TASK INPUT>
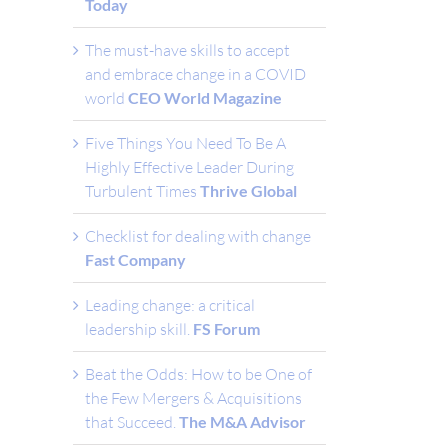
Today
The must-have skills to accept
and embrace change in a COVID
world
CEO World Magazine
Five Things You Need To Be A
Highly Effective Leader During
Turbulent Times
Thrive Global
Checklist for dealing with change
Fast Company
Leading change: a critical
leadership skill.
FS Forum
Beat the Odds: How to be One of
the Few Mergers & Acquisitions
that Succeed.
The M&A Advisor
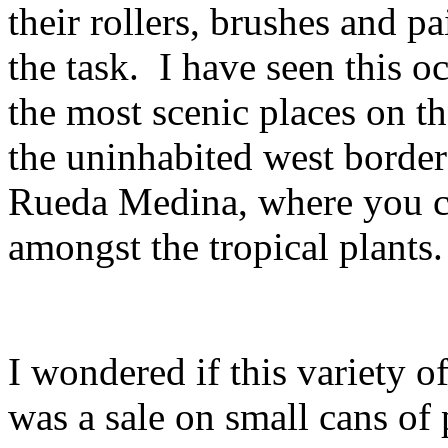
their rollers, brushes and p
the task. I have seen this 
the most scenic places on th
the uninhabited west border
Rueda Medina, where you ca
amongst the tropical plants.
I wondered if this variety o
was a sale on small cans of 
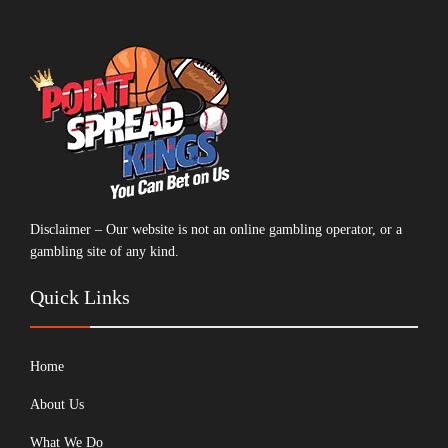
Disclaimer – Our website is not an online gambling operator, or a
gambling site of any kind.
Quick Links
Home
About Us
What We Do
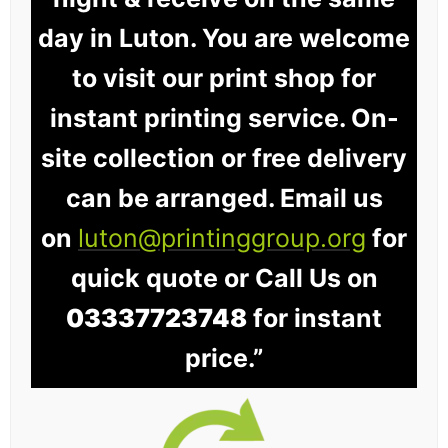
day in Luton. You are welcome
to visit our print shop for
instant printing service. On-
site collection or free delivery
can be arranged. Email us
on
luton@printinggroup.org
for
quick quote or Call Us on
03337723748
for instant
price.”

PROBLEM REQUIREMENTS> Sift through the material above and copy the lines that contain the word "have".

YOUR RESPONSE>
The must-have skills to accept
the task. I have seen this 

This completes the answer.